Dünyanın Bir Anlığına Sahneye Dönüştüğü O Garip Farkındalık
Bazen anlamsız bir anda, markette yürürken, metroda camdan dışarı bakarken ya da odanın kapısına yanlışlıkla takılıp durduğumuz o anlarda, dünyanın bir anda tuhaf biçimde kurulmuş gibi göründüğü olur. Sanki herkes rolünü ezbere biliyor, arka planda bir senaryo akıyor ve biz o sahnenin tam ortasında tek gerçek kişiymişiz gibi. İşte buna psikolojide Derealizasyon'a yakın, halk arasında ise Truman Show anı deniyor.
Truman’ın yaşadığı o uyanış hali aslında tamamen yabancı değil bize. Çünkü insan zihni, kontrol edemediği durumlarda çevresini anlamlandırmak için minik “simülasyonlar” kurar. Bu da bazen sahnenin gerçekliğinden emin olamadığımız bir his yaratır: “Burada bir şeyler fazla tanıdık… fazla kurgusal…”
Bu anlar aslında zihnin bir alarmı değil, tam tersine bir farkındalık kıvılcımıdır. Yaşamı otomatik pilottan çıkarıp “Ben şu anda gerçekten buradayım” diye hatırlatan ufak bir sarsıntı. O anda mekanın, insanların, ışığın, seslerin yapay geldiğini düşündüğümüzde bile, aslında kendimize görünmez bir soruyu soruyoruz: “Ben kimim ve şu an neyi deneyimliyorum?”

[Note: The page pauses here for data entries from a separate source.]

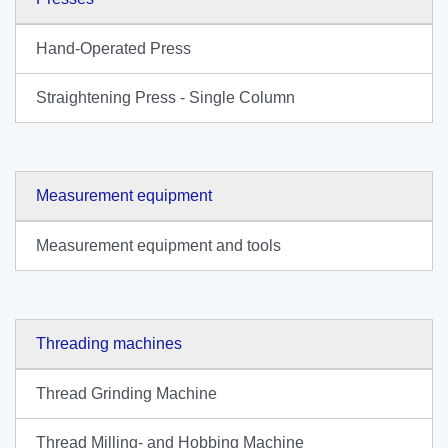
Hand-Operated Press
Straightening Press - Single Column
Measurement equipment
Measurement equipment and tools
Threading machines
Thread Grinding Machine
Thread Milling- and Hobbing Machine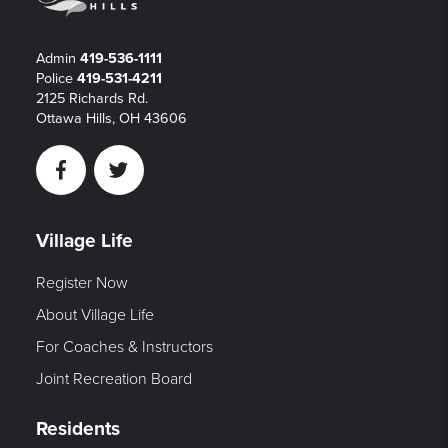
Admin
419-536-1111
Police
419-531-4211
2125 Richards Rd.
Ottawa Hills, OH 43606
Facebook
Twitter
Village Life
Register Now
About Village Life
For Coaches & Instructors
Joint Recreation Board
Residents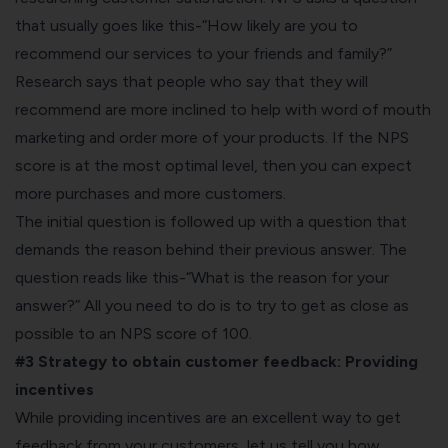
that usually goes like this-“How likely are you to
recommend our services to your friends and family?”
Research says that people who say that they will
recommend are more inclined to help with word of mouth
marketing and order more of your products. If the NPS
score is at the most optimal level, then you can expect
more purchases and more customers.
The initial question is followed up with a question that
demands the reason behind their previous answer. The
question reads like this-“What is the reason for your
answer?” All you need to do is to try to get as close as
possible to an NPS score of 100.
#3 Strategy to obtain customer feedback:
Providing
incentives
While providing incentives are an excellent way to get
feedback from your customers, let us tell you how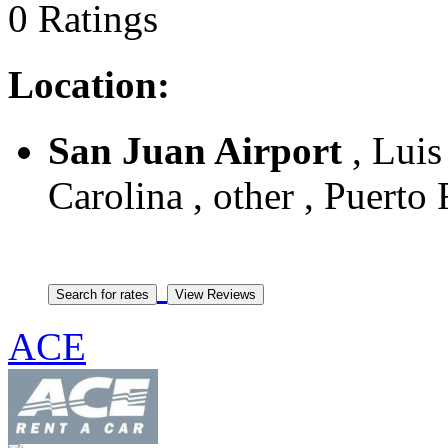
0 Ratings
Location:
San Juan Airport
, Luis
Carolina , other , Puerto
ACE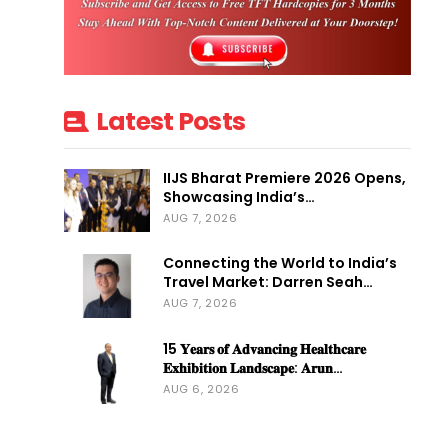
Latest Posts
IIJS Bharat Premiere 2026 Opens,
Showcasing India’s…
AUG 7, 2026
Connecting the World to India’s
Travel Market: Darren Seah…
AUG 7, 2026
15 𝐘𝐞𝐚𝐫𝐬 𝐨𝐟 𝐀𝐝𝐯𝐚𝐧𝐜𝐢𝐧𝐠 𝐇𝐞𝐚𝐥𝐭𝐡𝐜𝐚𝐫𝐞
𝐄𝐱𝐡𝐢𝐛𝐢𝐭𝐢𝐨𝐧 𝐋𝐚𝐧𝐝𝐬𝐜𝐚𝐩𝐞: 𝐀𝐫𝐮𝐧…
AUG 6, 2026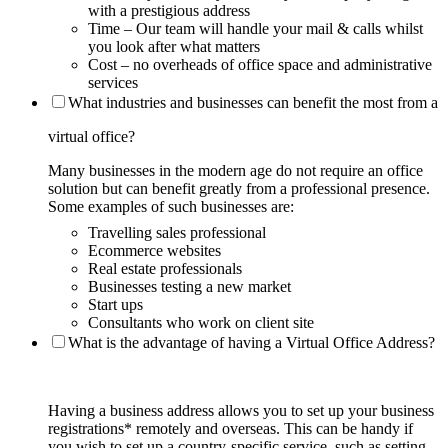
with a prestigious address
Time – Our team will handle your mail & calls whilst
you look after what matters
Cost – no overheads of office space and administrative
services
What industries and businesses can benefit the most from a
virtual office?
Many businesses in the modern age do not require an office
solution but can benefit greatly from a professional presence.
Some examples of such businesses are:
Travelling sales professional
Ecommerce websites
Real estate professionals
Businesses testing a new market
Start ups
Consultants who work on client site
What is the advantage of having a Virtual Office Address?
Having a business address allows you to set up your business
registrations* remotely and overseas. This can be handy if
you wish to set up a country-specific service, such as setting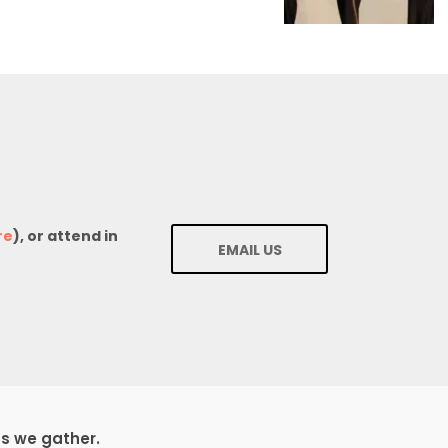
re
), or attend in
EMAIL US
ds we gather.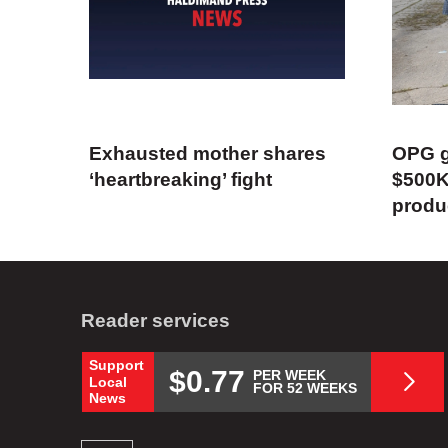
Exhausted mother shares
OPG g
‘heartbreaking’ fight
$500K
produ
Reader services
Support
$0.77
PER WEEK
Local
FOR 52 WEEKS
News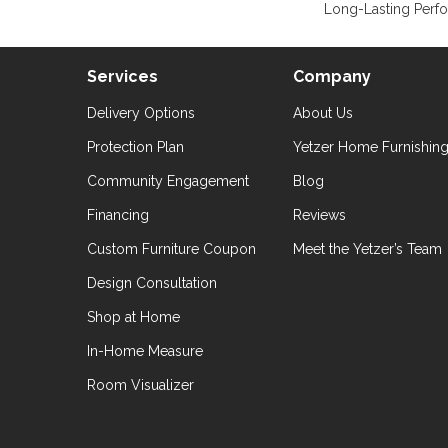
Long-Lasting Perf
Services
Company
Delivery Options
About Us
Protection Plan
Yetzer Home Furnishin
Community Engagement
Blog
Financing
Reviews
Custom Furniture Coupon
Meet the Yetzer’s Team
Design Consultation
Shop at Home
In-Home Measure
Room Visualizer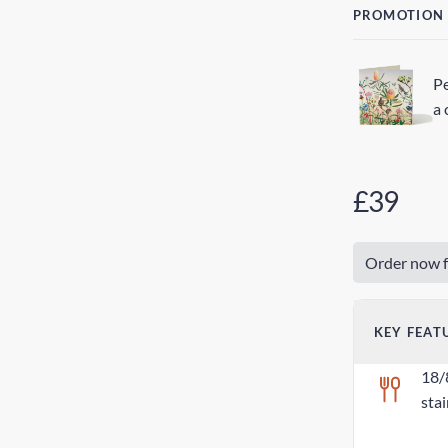
PROMOTION
Pe
a 
£39
Order now f
KEY FEAT
18/
stai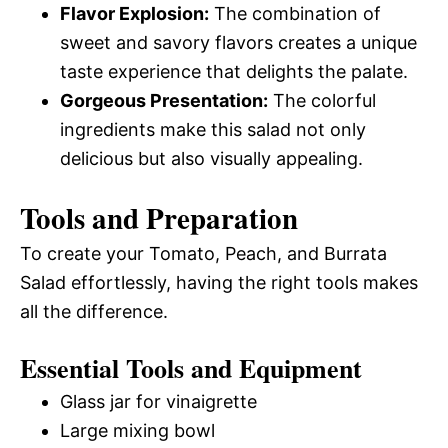
Flavor Explosion:
The combination of
sweet and savory flavors creates a unique
taste experience that delights the palate.
Gorgeous Presentation:
The colorful
ingredients make this salad not only
delicious but also visually appealing.
Tools and Preparation
To create your Tomato, Peach, and Burrata
Salad effortlessly, having the right tools makes
all the difference.
Essential Tools and Equipment
Glass jar for vinaigrette
Large mixing bowl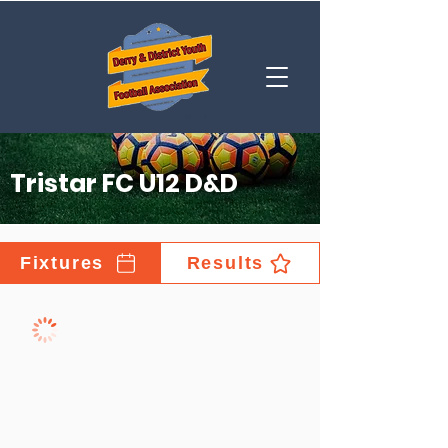
Tristar FC U12 D&D
Fixtures
Results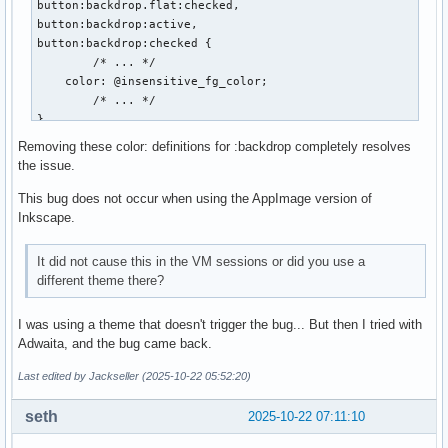
button:backdrop.flat:checked,

button:backdrop:active,

button:backdrop:checked {

	/* ... */

    color: @insensitive_fg_color;

	/* ... */

}

Removing these color: definitions for :backdrop completely resolves
notebook > header > tabs > arrow:backdrop:disabled,

the issue.
button:backdrop.flat:disabled,

button:backdrop:disabled {

This bug does not occur when using the AppImage version of
	/* ... */

Inkscape.
    color: @unfocused_insensitive_color;

	/* ... */

It did not cause this in the VM sessions or did you use a
}

different theme there?
notebook > header > tabs > arrow:backdrop:disabled:active,

I was using a theme that doesn't trigger the bug... But then I tried with
notebook > header > tabs > arrow:backdrop:disabled:checked,
Adwaita, and the bug came back.
button:backdrop.flat:disabled:active,

button:backdrop.flat:disabled:checked,

Last edited by Jackseller (2025-10-22 05:52:20)
button:backdrop:disabled:active,

button:backdrop:disabled:checked {

seth
2025-10-22 07:11:10
	/* ... */

    color: @unfocused_insensitive_color;
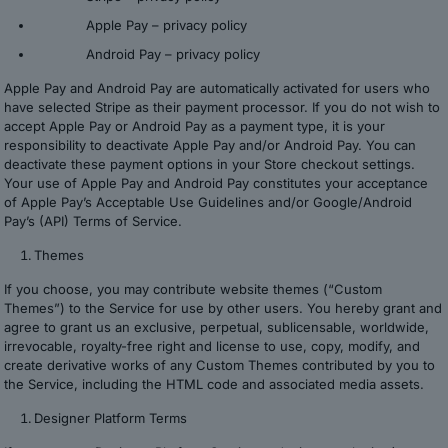
Apple Pay –
privacy policy
Android Pay –
privacy policy
Apple Pay and Android Pay are automatically activated for users who
have selected Stripe as their payment processor. If you do not wish to
accept Apple Pay or Android Pay as a payment type, it is your
responsibility to deactivate Apple Pay and/or Android Pay. You can
deactivate these payment options in your Store checkout settings.
Your use of Apple Pay and Android Pay constitutes your acceptance
of Apple Pay’s Acceptable Use Guidelines and/or Google/Android
Pay’s (API) Terms of Service.
Themes
If you choose, you may contribute website themes (“Custom
Themes”) to the Service for use by other users. You hereby grant and
agree to grant us an exclusive, perpetual, sublicensable, worldwide,
irrevocable, royalty-free right and license to use, copy, modify, and
create derivative works of any Custom Themes contributed by you to
the Service, including the HTML code and associated media assets.
Designer Platform Terms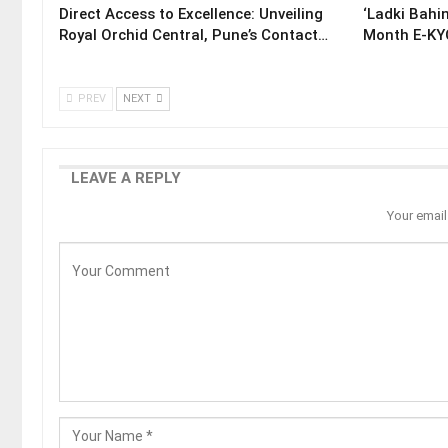
Direct Access to Excellence: Unveiling
‘Ladki Bahin
Royal Orchid Central, Pune’s Contact…
Month E-KYC
PREV
NEXT
LEAVE A REPLY
Your email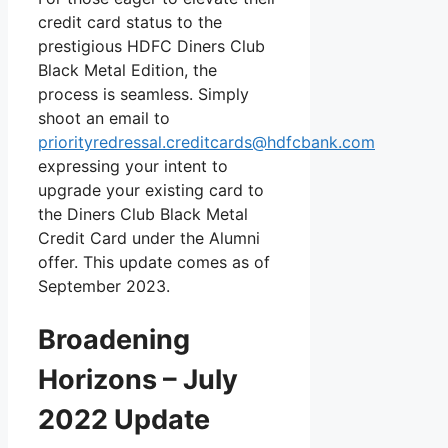
credit card status to the
prestigious HDFC Diners Club
Black Metal Edition, the
process is seamless. Simply
shoot an email to
priorityredressal.creditcards@hdfcbank.com
expressing your intent to
upgrade your existing card to
the Diners Club Black Metal
Credit Card under the Alumni
offer. This update comes as of
September 2023.
Broadening
Horizons – July
2022 Update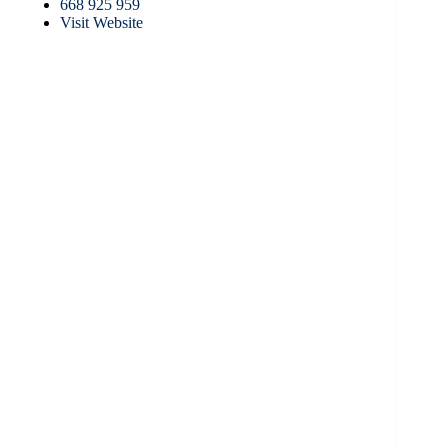
668 925 959
Visit Website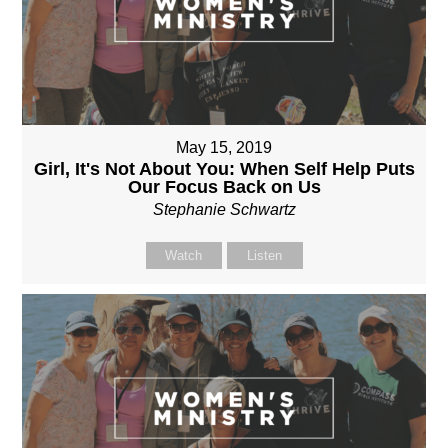
May 15, 2019
Girl, It's Not About You: When Self Help Puts
Our Focus Back on Us
Stephanie Schwartz
Watch
Listen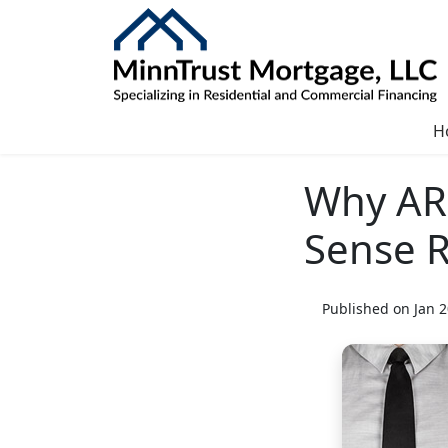
H
Why AR
Sense 
Published on Jan 2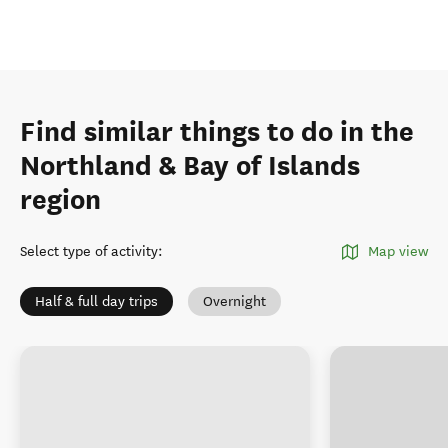
Find similar things to do in the
Northland & Bay of Islands
region
Select type of activity
:
Map view
Half & full day trips
Overnight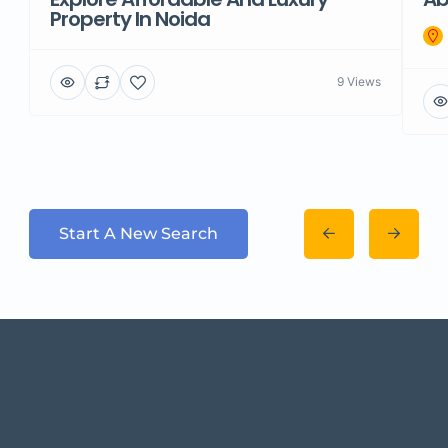
Property In Noida
9 Views
Start A New Search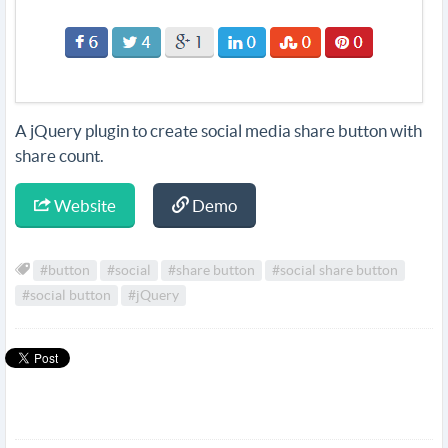
A jQuery plugin to create social media share button with
share count.
Website
Demo
#button
#social
#share button
#social share button
#social button
#jQuery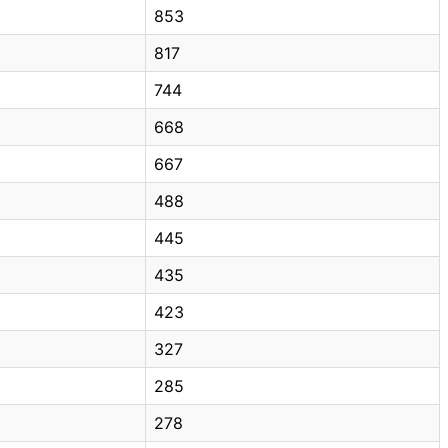
853
817
744
668
667
488
445
435
423
327
285
278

Belki de Truman gibi bir kapının arkasında dev bir stüdyo yok. Ama hepimizin zihninde, zaman zaman bu dünyayı anlamlandırmak için kurduğu bir sahne var. Ve o sahne, gerçeği fark etmemiz için kurulan bir dekor aslında. Bu anlar gelir geçer ama geriye hep aynı şey kalır: Kendimizi yeniden hatırladığımız küçük bir uyanış.